▸ **YOUR GOAL**: Among the entries below, how many lines contain the string "nicht"? Only the number, please.

++++ TASK INPUT

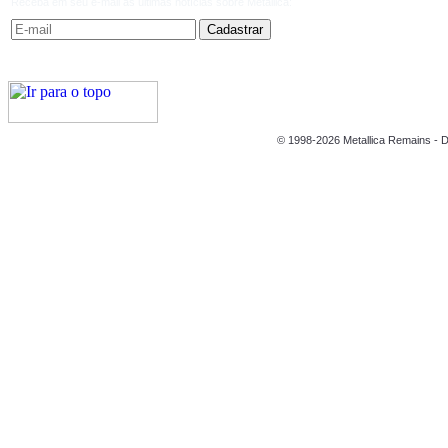
Receba em seu e-mail as últimas notícias sobre Metallica:
© 1998-2026 Metallica Remains - D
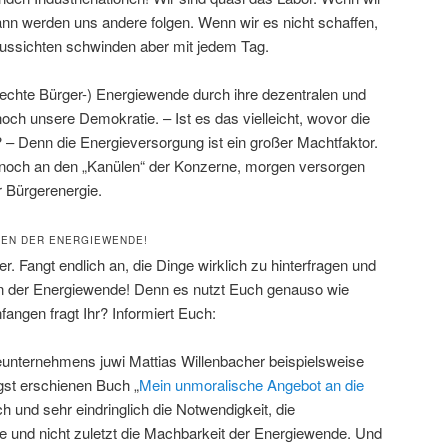
nn werden uns andere folgen. Wenn wir es nicht schaffen,
ussichten schwinden aber mit jedem Tag.
(echte Bürger-) Energiewende durch ihre dezentralen und
ch unsere Demokratie. – Ist es das vielleicht, wovor die
– Denn die Energieversorgung ist ein großer Machtfaktor.
 noch an den „Kanülen“ der Konzerne, morgen versorgen
r Bürgerenergie.
GEN DER ENERGIEWENDE!
r. Fangt endlich an, die Dinge wirklich zu hinterfragen und
en der Energiewende! Denn es nutzt Euch genauso wie
angen fragt Ihr? Informiert Euch:
unternehmens juwi Mattias Willenbacher beispielsweise
gst erschienen Buch „
Mein unmoralische Angebot an die
ch und sehr eindringlich die Notwendigkeit, die
ile und nicht zuletzt die Machbarkeit der Energiewende. Und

++++++++

▸ **ANSWER**: 2